Gemeint sind dabei sowohl die administrativen Kosten, die bei den Behörden anfallen, aber auch jene der Rechteinhaber, die eben diese Patente anmelden und aufrechterhalten müssen. Und schließlich wird kritisiert, dass Patentrecht sei unspezifisch und es würden auch Erfindungen geschützt, die gar keinen oder keinen 20-jährigen Schutz verdienten. Die Entwicklung eines Medikaments dauert oft länger als zehn Jahre und kann Unsummen von Geld verschlingen, aber andere Erfindungen sind rasch entwickelt und ebenso rasch wieder veraltet.
Und trotzdem werden sie gleich lang geschützt wie Medikamente. Allerdings ist das Patentsystem nun einmal Tatsache, weil unklar ist, was bei seiner Abschaffung passiert.

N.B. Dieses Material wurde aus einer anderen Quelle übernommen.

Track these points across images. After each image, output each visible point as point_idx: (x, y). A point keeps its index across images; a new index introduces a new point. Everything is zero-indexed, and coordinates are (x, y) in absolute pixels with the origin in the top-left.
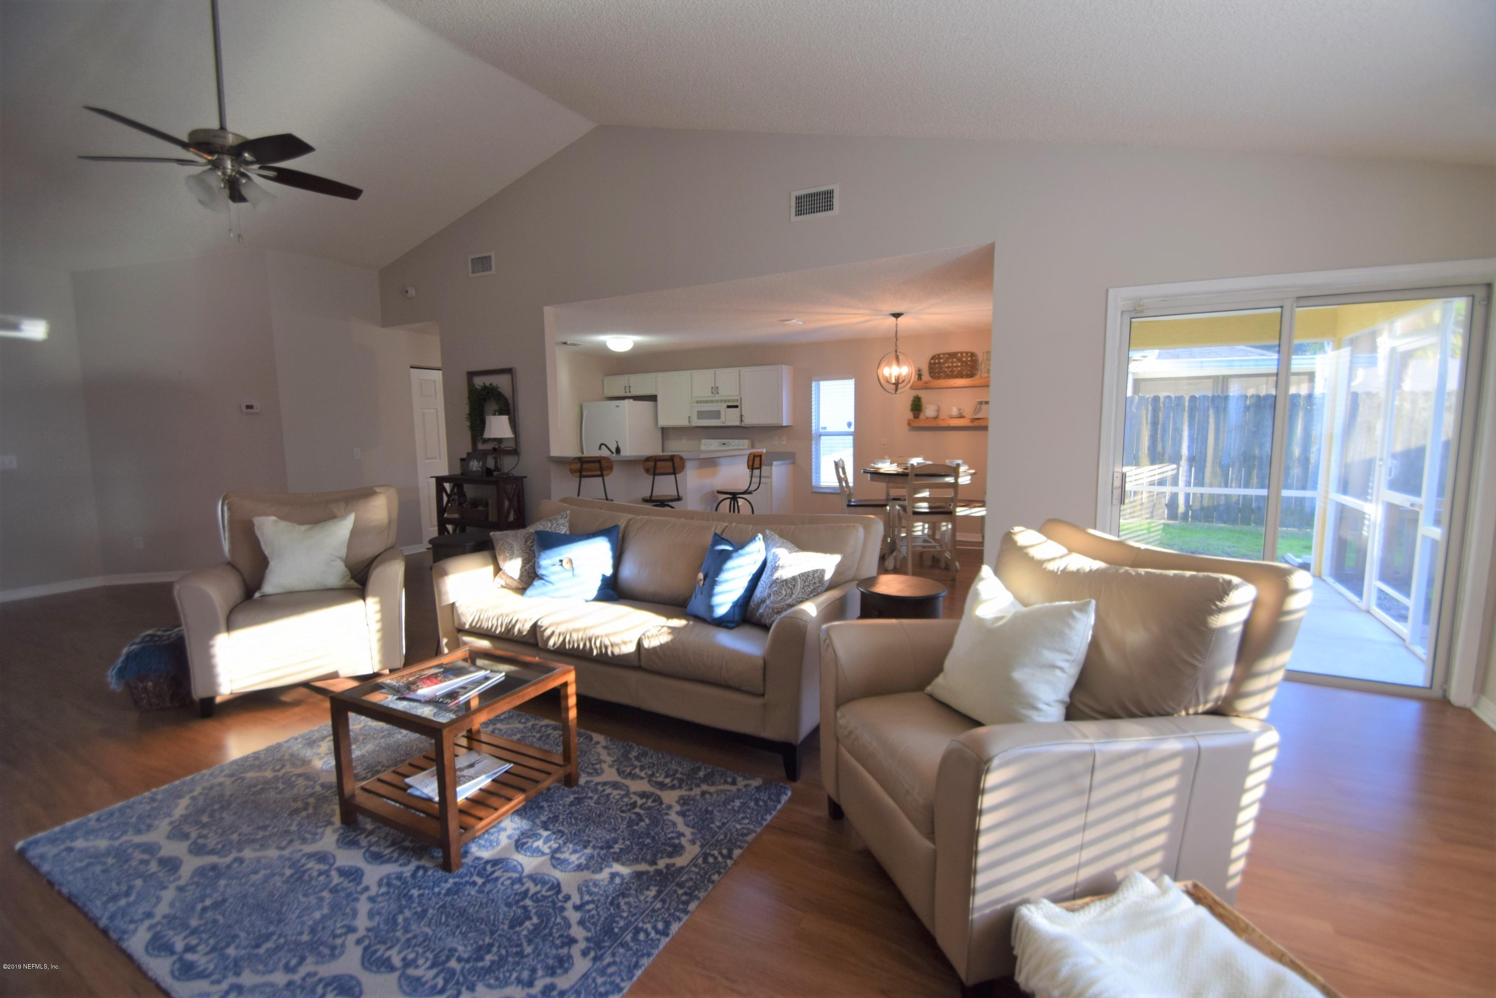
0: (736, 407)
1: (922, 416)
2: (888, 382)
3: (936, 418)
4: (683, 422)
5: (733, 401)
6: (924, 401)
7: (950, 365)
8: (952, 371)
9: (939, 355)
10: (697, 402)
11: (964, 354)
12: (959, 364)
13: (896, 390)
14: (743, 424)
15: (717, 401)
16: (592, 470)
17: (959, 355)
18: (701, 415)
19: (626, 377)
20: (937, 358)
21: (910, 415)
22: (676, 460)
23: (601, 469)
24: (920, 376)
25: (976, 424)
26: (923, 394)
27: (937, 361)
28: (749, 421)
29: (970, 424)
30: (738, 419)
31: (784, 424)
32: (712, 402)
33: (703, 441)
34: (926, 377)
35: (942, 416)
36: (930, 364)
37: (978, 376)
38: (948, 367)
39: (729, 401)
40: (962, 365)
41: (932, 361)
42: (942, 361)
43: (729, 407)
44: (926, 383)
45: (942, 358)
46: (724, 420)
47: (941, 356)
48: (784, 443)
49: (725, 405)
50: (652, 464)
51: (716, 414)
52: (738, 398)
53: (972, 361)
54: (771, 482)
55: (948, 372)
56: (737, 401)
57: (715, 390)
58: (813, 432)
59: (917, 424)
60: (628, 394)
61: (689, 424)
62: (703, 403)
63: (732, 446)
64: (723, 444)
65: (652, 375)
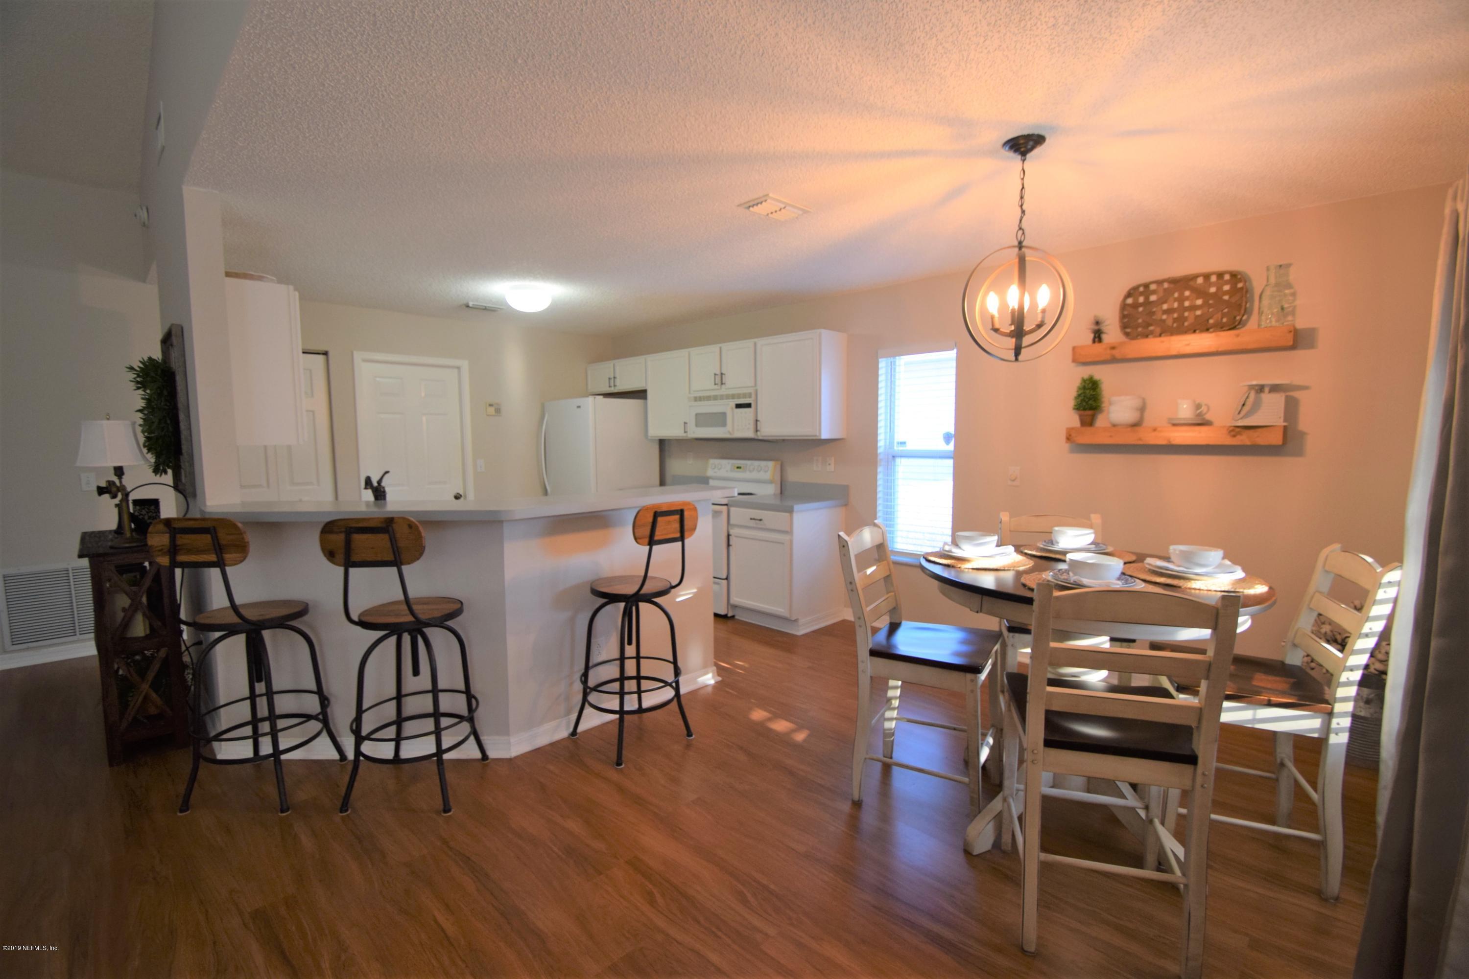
0: (748, 406)
1: (1101, 421)
2: (996, 330)
3: (1136, 425)
4: (679, 432)
5: (745, 396)
6: (1107, 389)
7: (1176, 305)
8: (1181, 319)
9: (1146, 286)
10: (695, 399)
11: (1214, 278)
12: (1199, 302)
13: (1018, 351)
14: (760, 435)
15: (722, 397)
16: (199, 551)
17: (1200, 280)
18: (702, 419)
19: (610, 364)
20: (1141, 294)
21: (1073, 420)
22: (401, 531)
23: (219, 549)
24: (1098, 336)
25: (1244, 439)
26: (1103, 374)
27: (1141, 299)
28: (769, 430)
29: (1229, 441)
30: (752, 427)
31: (825, 435)
32: (715, 398)
33: (712, 461)
34: (1113, 334)
35: (1150, 420)
36: (1124, 306)
37: (1252, 323)
38: (1168, 312)
39: (739, 396)
40: (1205, 303)
41: (1130, 301)
42: (1153, 298)
43: (739, 406)
44: (1113, 348)
45: (1154, 292)
46: (730, 428)
47: (1153, 287)
48: (832, 468)
49: (733, 403)
50: (339, 539)
51: (720, 419)
52: (751, 390)
53: (1234, 291)
54: (791, 542)
55: (1169, 322)
56: (750, 395)
57: (720, 379)
58: (880, 450)
59: (1088, 437)
60: (613, 390)
61: (685, 435)
62: (704, 400)
63: (750, 471)
64: (738, 468)
65: (640, 359)
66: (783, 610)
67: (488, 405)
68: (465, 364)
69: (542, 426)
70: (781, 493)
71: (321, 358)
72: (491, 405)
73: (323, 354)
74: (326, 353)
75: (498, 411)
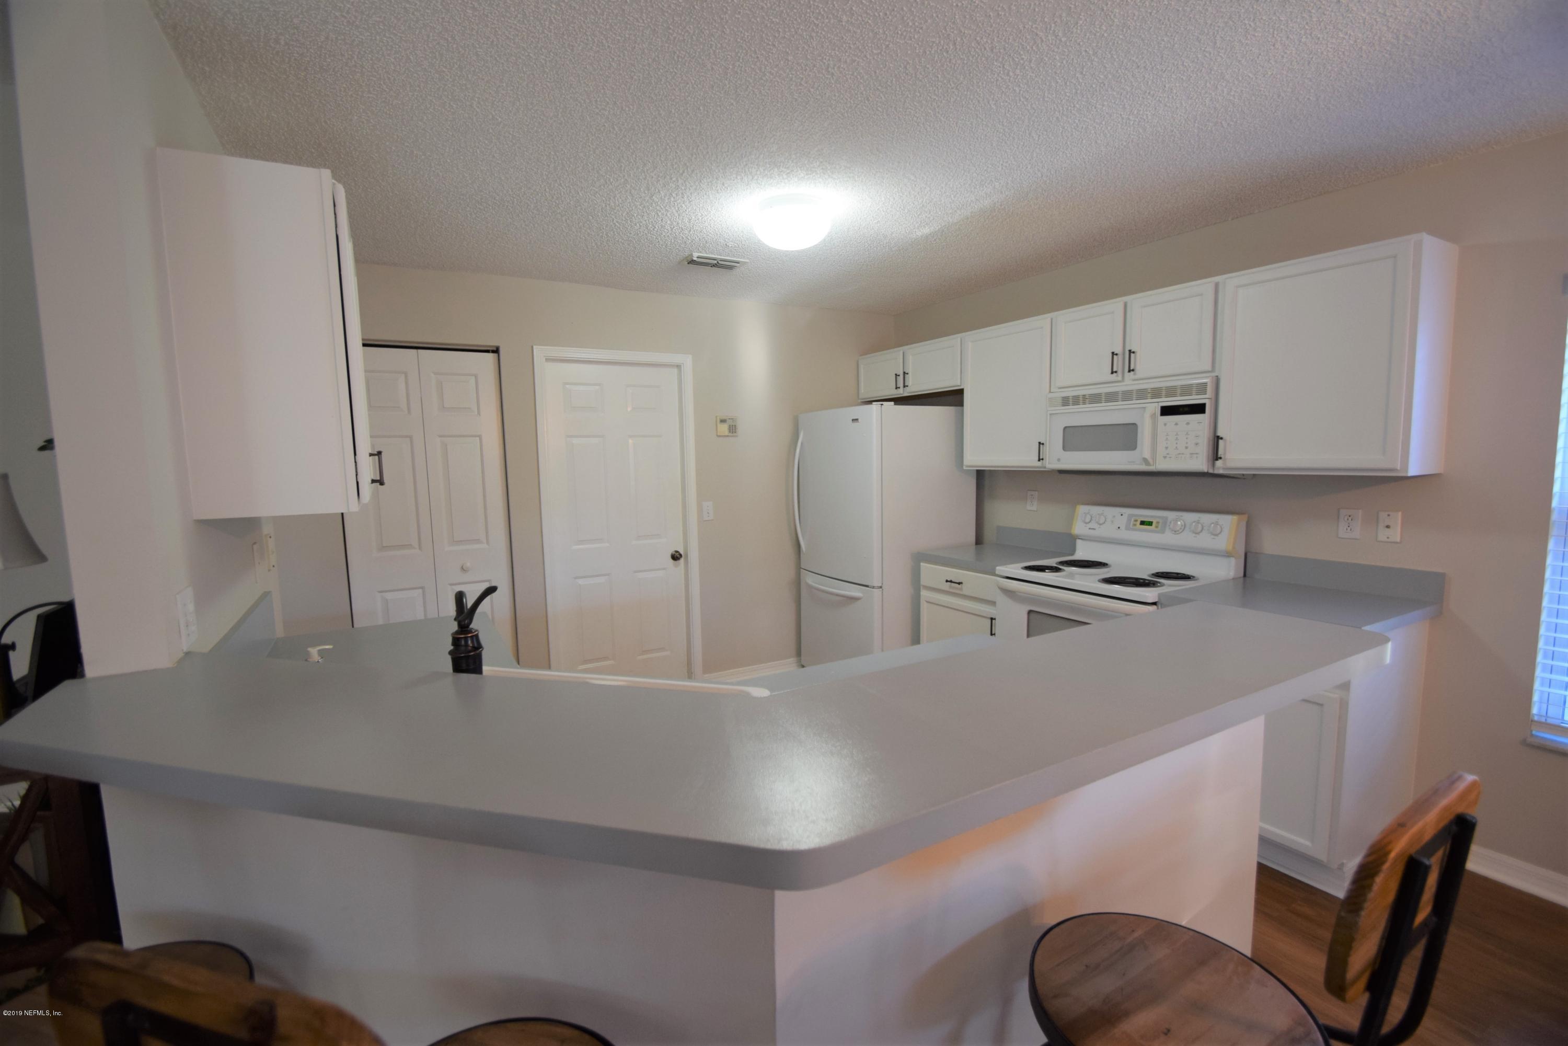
0: (1199, 409)
4: (1026, 459)
5: (1187, 390)
10: (1065, 401)
14: (1222, 467)
15: (1127, 396)
18: (1079, 437)
19: (897, 353)
28: (1242, 455)
30: (1204, 450)
32: (1111, 397)
33: (1082, 509)
39: (1171, 392)
43: (1167, 411)
46: (1147, 455)
48: (1395, 534)
49: (1154, 407)
51: (1121, 436)
52: (1204, 380)
56: (1202, 389)
57: (1124, 361)
60: (902, 393)
61: (1039, 464)
62: (1084, 403)
63: (1175, 532)
64: (1142, 523)
65: (953, 341)
66: (1308, 843)
67: (718, 421)
68: (687, 361)
69: (795, 450)
70: (1245, 575)
71: (491, 356)
72: (723, 421)
73: (493, 352)
74: (496, 351)
75: (733, 429)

Geschehen würde, ist es auch nicht realistisch, eine solche ins Auge zu fassen. Das heisst, die Unzulänglichkeiten des Systems müssen innerhalb des Systems gelöst werden. Und dabei geht es, wie bei anderen Immaterialgüterrechten, immer um eine Interessenabwägung.
Besteht also beispielsweise ein Überschutz, in dem der Rechteinhaberin oder dem Rechteinhaber wesentlich mehr zugestanden wird, als was als Anreiz für die Innovation notwendig wäre, müsste das Recht zugunsten der Allgemeinheit wieder eingeschränkt werden. Das kann theoretisch auf ganz verschiedene Arten geschehen. Denkbar wäre, die Schutzvoraussetzungen anzuheben oder die Schutzfrist zu verkürzen, aber der wesentliche Hebel für den Interessenausgleich, den stellen die patentrechtlichen Schranken dar, auf die wir in einer separaten Lektion wieder zu sprechen kommen.
Nach diesem ersten Blick auf das Patentrecht geht es dann in der nächsten Lektion um dessen Gegenstand. Danke für die Aufmerksamkeit und bis dann!